Lessons learned after COVID-19 diagnosis? ‘This isn’t a game’
73-year-old essential worker said he took all the precautions he could
Amador Angel Luna knew how bad a COVID-19 infection could be. That’s why the 73-yearold essential worker took all the precautions he could, even wearing a mask even inside the home in Oakland’s Fruitvale district that he shares with six relatives.
None of that worked, and now, six weeks after he and several co-workers at a San Francisco construction job tested positive for the virus, he knows all too well how even a case that doesn’t require hospitalization can set a person back. After his positive diagnosis, Luna stayed home for three weeks from his job. That included three days that were among the worst he ever has experienced.

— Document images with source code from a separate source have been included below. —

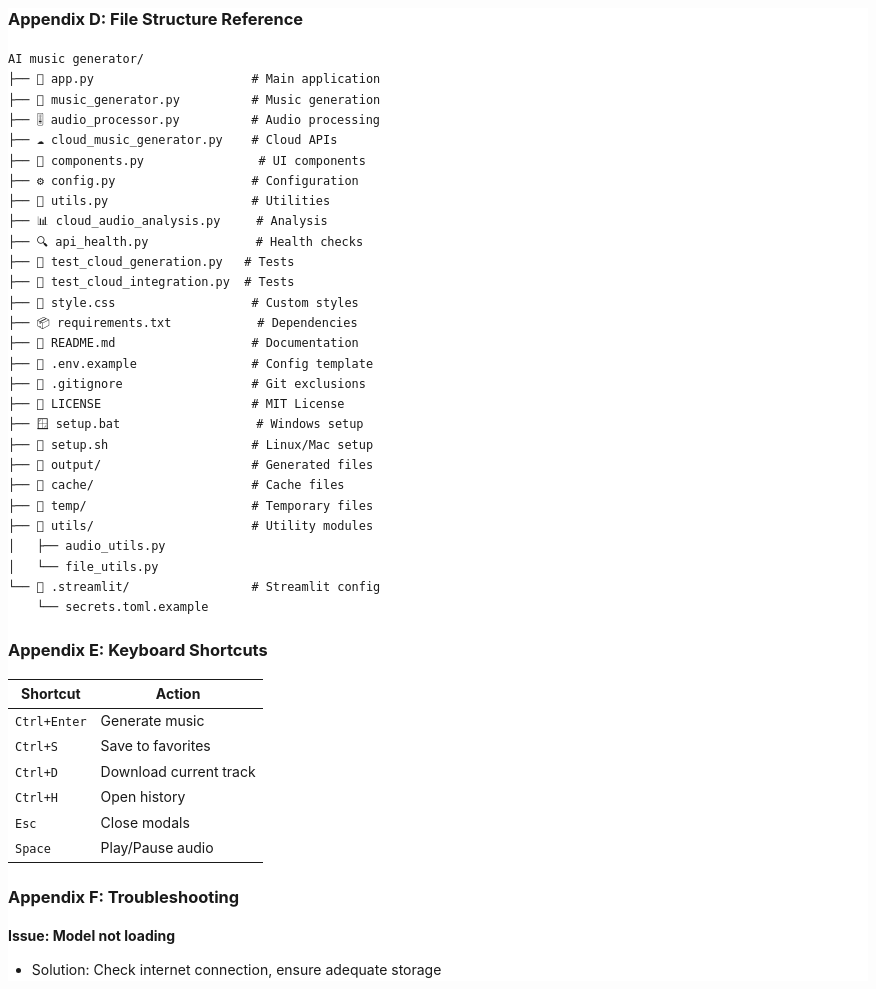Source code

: ### Appendix D: File Structure Reference

```
AI music generator/
├── 📄 app.py                      # Main application
├── 🎵 music_generator.py          # Music generation
├── 🎚️ audio_processor.py          # Audio processing
├── ☁️ cloud_music_generator.py    # Cloud APIs
├── 🎨 components.py                # UI components
├── ⚙️ config.py                   # Configuration
├── 🔧 utils.py                    # Utilities
├── 📊 cloud_audio_analysis.py     # Analysis
├── 🔍 api_health.py               # Health checks
├── 🧪 test_cloud_generation.py   # Tests
├── 🧪 test_cloud_integration.py  # Tests
├── 🎨 style.css                   # Custom styles
├── 📦 requirements.txt            # Dependencies
├── 📝 README.md                   # Documentation
├── 🔐 .env.example                # Config template
├── 🚫 .gitignore                  # Git exclusions
├── 📜 LICENSE                     # MIT License
├── 🪟 setup.bat                   # Windows setup
├── 🐧 setup.sh                    # Linux/Mac setup
├── 📁 output/                     # Generated files
├── 📁 cache/                      # Cache files
├── 📁 temp/                       # Temporary files
├── 📁 utils/                      # Utility modules
│   ├── audio_utils.py
│   └── file_utils.py
└── 📁 .streamlit/                 # Streamlit config
    └── secrets.toml.example
```

### Appendix E: Keyboard Shortcuts

| Shortcut | Action |
|----------|--------|
| `Ctrl+Enter` | Generate music |
| `Ctrl+S` | Save to favorites |
| `Ctrl+D` | Download current track |
| `Ctrl+H` | Open history |
| `Esc` | Close modals |
| `Space` | Play/Pause audio |

### Appendix F: Troubleshooting

**Issue: Model not loading**
- Solution: Check internet connection, ensure adequate storage
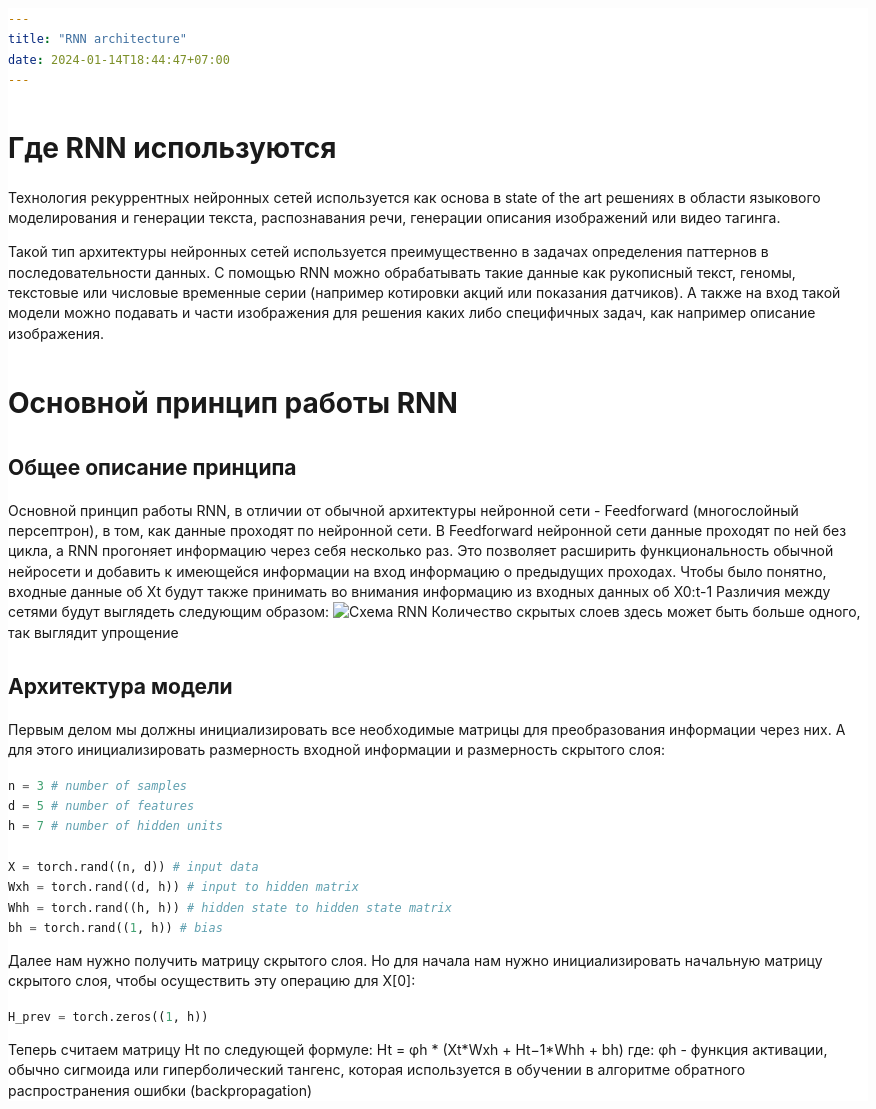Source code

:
 ```yaml
---
title: "RNN architecture"
date: 2024-01-14T18:44:47+07:00
---
```


# Где RNN используются

Технология рекуррентных нейронных сетей используется как основа в state of the art решениях в области языкового моделирования и генерации текста, распознавания речи, генерации описания изображений или видео тагинга.

Такой тип архитектуры нейронных сетей используется преимущественно в задачах определения паттернов в последовательности данных.
С помощью RNN можно обрабатывать такие данные как рукописный текст, геномы, текстовые или числовые временные серии (например котировки акций или показания датчиков). А также на вход такой модели можно подавать и части изображения для решения каких либо специфичных задач, как например описание изображения.

# Основной принцип работы RNN
## Общее описание принципа
Основной принцип работы RNN, в отличии от обычной архитектуры нейронной сети - Feedforward (многослойный персептрон), в том, как данные проходят по нейронной сети. В Feedforward нейронной сети данные проходят по ней без цикла, а RNN прогоняет информацию через себя несколько раз. Это позволяет расширить функциональность обычной нейросети и добавить к имеющейся информации на вход информацию о предыдущих проходах. Чтобы было понятно, входные данные об Xt будут также принимать во внимания информацию из входных данных об X0:t-1
Различия между сетями будут выглядеть следующим образом:
![Схема RNN](/images/rnn_model_05.png)
Количество скрытых слоев здесь может быть больше одного, так выглядит упрощение

## Архитектура модели
Первым делом мы должны инициализировать все необходимые матрицы для преобразования информации через них. А для этого инициализировать размерность входной информации и размерность скрытого слоя:

```python
n = 3 # number of samples
d = 5 # number of features
h = 7 # number of hidden units

X = torch.rand((n, d)) # input data
Wxh = torch.rand((d, h)) # input to hidden matrix
Whh = torch.rand((h, h)) # hidden state to hidden state matrix
bh = torch.rand((1, h)) # bias
```

Далее нам нужно получить матрицу скрытого слоя. Но для начала нам нужно инициализировать начальную матрицу скрытого слоя, чтобы осуществить эту операцию для X\[0\]:
```python
H_prev = torch.zeros((1, h))
```
Теперь считаем матрицу Ht по следующей формуле:
Ht = φh \* (Xt\*Wxh + Ht−1\*Whh + bh)
где:
φh - функция активации, обычно сигмоида или гиперболический тангенс, которая используется в обучении в алгоритме обратного распространения ошибки (backpropagation)
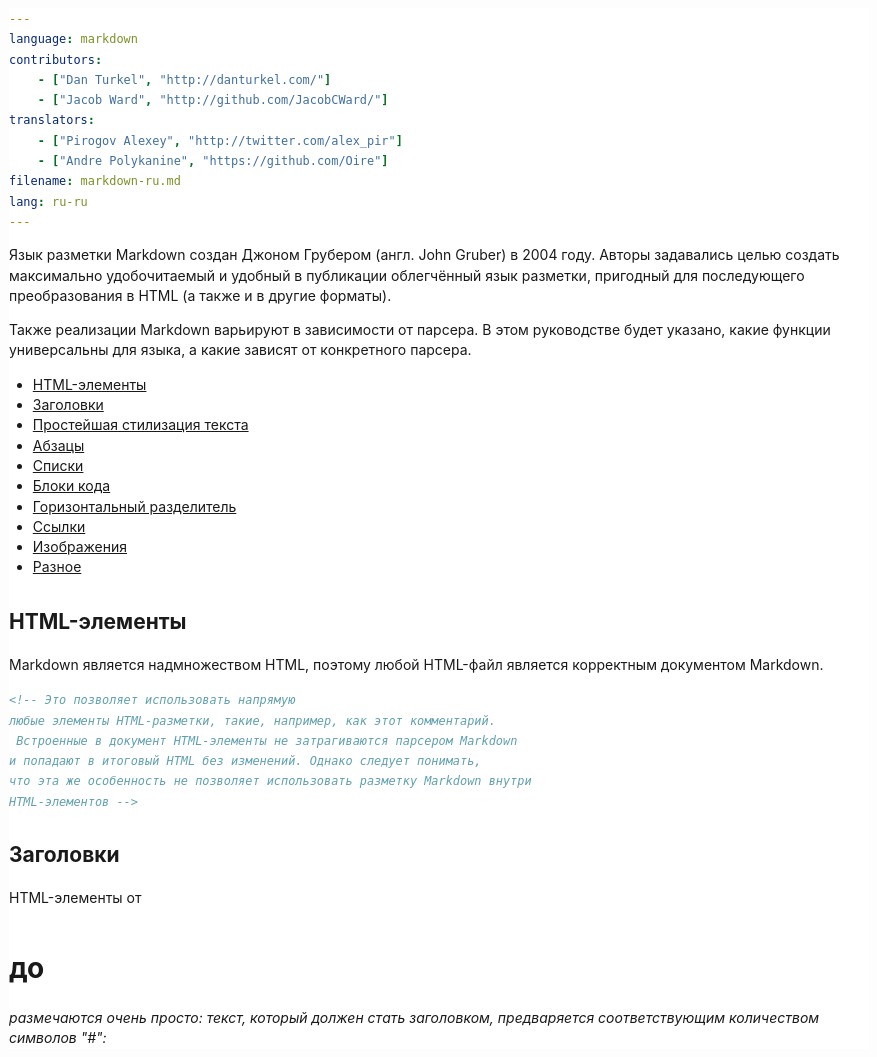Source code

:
 ```yaml
---
language: markdown
contributors:
    - ["Dan Turkel", "http://danturkel.com/"]
    - ["Jacob Ward", "http://github.com/JacobCWard/"]
translators:
    - ["Pirogov Alexey", "http://twitter.com/alex_pir"]
    - ["Andre Polykanine", "https://github.com/Oire"]
filename: markdown-ru.md
lang: ru-ru
---
```


Язык разметки Markdown создан Джоном Грубером (англ. John Gruber)
в 2004 году.
Авторы задавались целью создать максимально удобочитаемый
и удобный в публикации облегчённый язык разметки,
пригодный для последующего преобразования в HTML
(а также и в другие форматы).

Также реализации Markdown варьируют в зависимости от парсера.
В этом руководстве будет указано, какие функции универсальны для языка,
а какие зависят от конкретного парсера.

- [HTML-элементы](#html-elements)
- [Заголовки](#headings)
- [Простейшая стилизация текста](#simple-text-styles)
- [Абзацы](#paragraphs)
- [Списки](#lists)
- [Блоки кода](#code-blocks)
- [Горизонтальный разделитель](#horizontal-rule)
- [Ссылки](#links)
- [Изображения](#images)
- [Разное](#miscellany)

## HTML-элементы
Markdown является надмножеством HTML, поэтому любой HTML-файл является
корректным документом Markdown.

 ```md
<!-- Это позволяет использовать напрямую
любые элементы HTML-разметки, такие, например, как этот комментарий.
  Встроенные в документ HTML-элементы не затрагиваются парсером Markdown
и попадают в итоговый HTML без изменений. Однако следует понимать,
что эта же особенность не позволяет использовать разметку Markdown внутри
HTML-элементов -->
```

## Заголовки 

HTML-элементы от <h1> до <h6> размечаются очень просто:
текст, который должен стать заголовком, предваряется
соответствующим количеством символов "#":
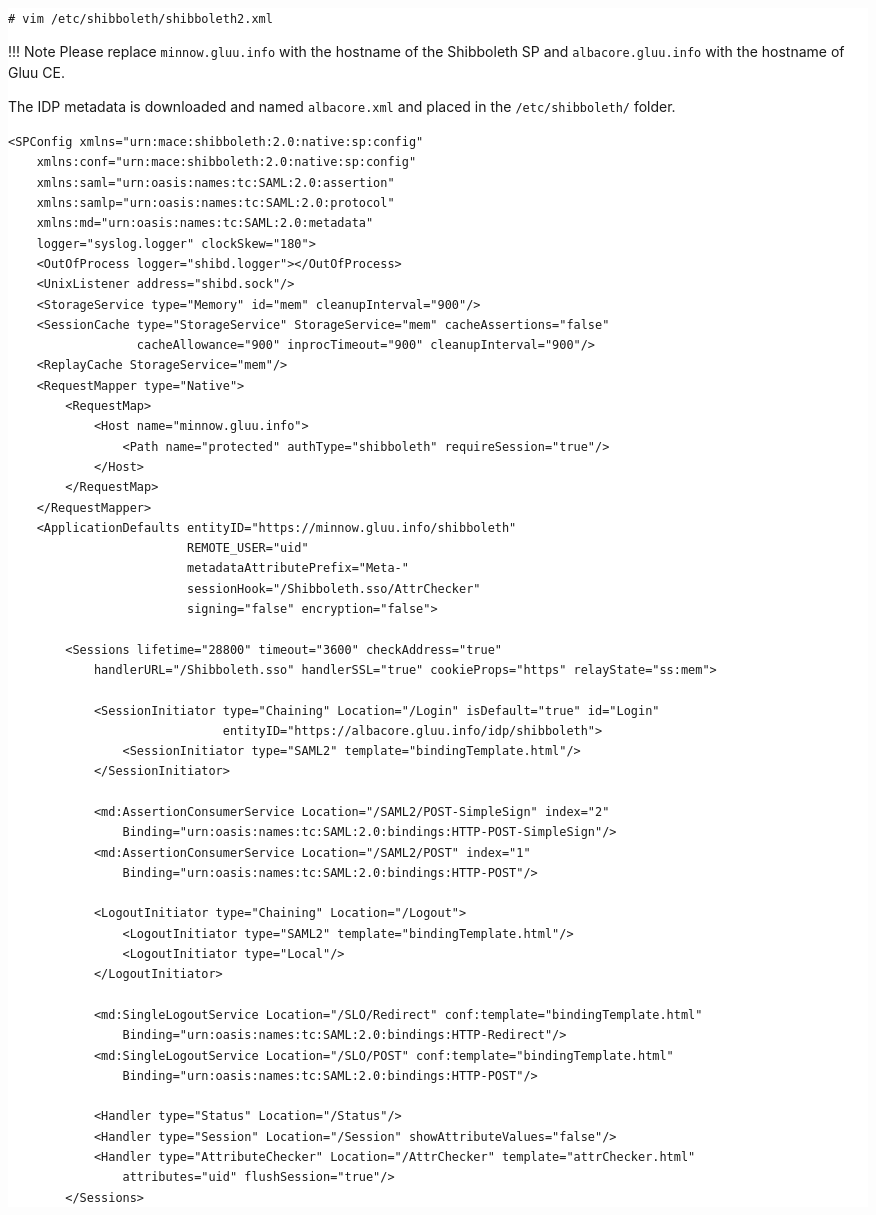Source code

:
```
# vim /etc/shibboleth/shibboleth2.xml
```

!!! Note
    Please replace `minnow.gluu.info` with the hostname of the Shibboleth SP and `albacore.gluu.info` with the hostname of Gluu CE.

The IDP metadata is downloaded and named `albacore.xml` and placed in the `/etc/shibboleth/` folder.

```
<SPConfig xmlns="urn:mace:shibboleth:2.0:native:sp:config"
    xmlns:conf="urn:mace:shibboleth:2.0:native:sp:config"
    xmlns:saml="urn:oasis:names:tc:SAML:2.0:assertion"
    xmlns:samlp="urn:oasis:names:tc:SAML:2.0:protocol"    
    xmlns:md="urn:oasis:names:tc:SAML:2.0:metadata"
    logger="syslog.logger" clockSkew="180">
    <OutOfProcess logger="shibd.logger"></OutOfProcess>
    <UnixListener address="shibd.sock"/>
    <StorageService type="Memory" id="mem" cleanupInterval="900"/>
    <SessionCache type="StorageService" StorageService="mem" cacheAssertions="false"
                  cacheAllowance="900" inprocTimeout="900" cleanupInterval="900"/>
    <ReplayCache StorageService="mem"/>
    <RequestMapper type="Native">
        <RequestMap>
            <Host name="minnow.gluu.info">
                <Path name="protected" authType="shibboleth" requireSession="true"/>
            </Host>
        </RequestMap>
    </RequestMapper>
    <ApplicationDefaults entityID="https://minnow.gluu.info/shibboleth"
                         REMOTE_USER="uid"
                         metadataAttributePrefix="Meta-"
                         sessionHook="/Shibboleth.sso/AttrChecker"
                         signing="false" encryption="false">

        <Sessions lifetime="28800" timeout="3600" checkAddress="true"
            handlerURL="/Shibboleth.sso" handlerSSL="true" cookieProps="https" relayState="ss:mem">

            <SessionInitiator type="Chaining" Location="/Login" isDefault="true" id="Login"
                              entityID="https://albacore.gluu.info/idp/shibboleth">
                <SessionInitiator type="SAML2" template="bindingTemplate.html"/>
            </SessionInitiator>

            <md:AssertionConsumerService Location="/SAML2/POST-SimpleSign" index="2"
                Binding="urn:oasis:names:tc:SAML:2.0:bindings:HTTP-POST-SimpleSign"/>
            <md:AssertionConsumerService Location="/SAML2/POST" index="1"
                Binding="urn:oasis:names:tc:SAML:2.0:bindings:HTTP-POST"/>

            <LogoutInitiator type="Chaining" Location="/Logout">
                <LogoutInitiator type="SAML2" template="bindingTemplate.html"/>
                <LogoutInitiator type="Local"/>
            </LogoutInitiator>

            <md:SingleLogoutService Location="/SLO/Redirect" conf:template="bindingTemplate.html"
                Binding="urn:oasis:names:tc:SAML:2.0:bindings:HTTP-Redirect"/>
            <md:SingleLogoutService Location="/SLO/POST" conf:template="bindingTemplate.html"
                Binding="urn:oasis:names:tc:SAML:2.0:bindings:HTTP-POST"/>

            <Handler type="Status" Location="/Status"/>
            <Handler type="Session" Location="/Session" showAttributeValues="false"/>
            <Handler type="AttributeChecker" Location="/AttrChecker" template="attrChecker.html"
                attributes="uid" flushSession="true"/>
        </Sessions>
```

“It was day and night, lots of fever, lots of sweating, headaches, really intense sweating,” he said. “Shivers that shake your whole body. I couldn’t control the shivering.”
Luna’s case was another positive test for Fruitvale, the neighborhood with the most cases in Alameda County, which in turn has the most cases in the
Bay Area. The 94601 ZIP code, which encompasses Fruitvale and stretches between 23th and 55th avenues, has 395.6 cases per 10,000 residents, more three times the rate for Alameda County.
Many of those cases have been among the Mexican and Guatemalan immigrants that call that neighborhood home, such as Mexican-born Luna. His is a painful case study in how coronavirus has exploded in the Latino community, where essential workers living in crowded housing are at the highest risk. Latinos make up 61% of cases in Alameda County with a known race and ethnicity, yet they arejust 22% of the population.
Three times a day, Luna would check his temperature, his pulse, even the level of oxygen in his blood. He was grateful the virus didn’t seem to get at his lungs, and he never had to be hospitalized.
He went back to work during the fourth week, and back to volunteering on Saturdays and Sundays in an effort organized by Oakland Councilman Noel Gallo, picking up trash and furniture abandoned throughout Fruitvale.
He’s also planning to go get tested again soon — assuming the largely outdoor testing cen
ters in Fruitvale remain open. A new effort planned for today and Sunday to test as many as 4,000 neighborhood residents, spearheaded by the University of California San Francisco and The Unity Council and hosted by La Clínica de la Raza, was postponed because of the unhealthful air quality caused by California wildfires.
While he waits for a final
clean test result, Luna is keeping up his efforts to avoid contagion, wary of reports about reinfections or the return of symptoms weeks after a patient thought he was healthy. One of the family members he lives with had shown symptoms well before Luna’s positive tests, but none has shown symptoms since his diagnosis.
“I get home in the afternoon from work, I disinfect my work shoes, disinfect my hands and hair, and immediately I take a shower, and I put all my clothes in a plastic bag,” he said.
To anyone who questions the severity of the virus or the likelihood of infection, Luna has a warning. Follow all the recommendations and safety guidelines, he said, because the virus is so contagious he still doesn’t know where or when he was exposed.
“This isn’t a game; this is real, totally real,” he said. “Having lived it, I would like to scream at (people who doubt this) because this thing is terrible, and I didn’t even have it that bad.”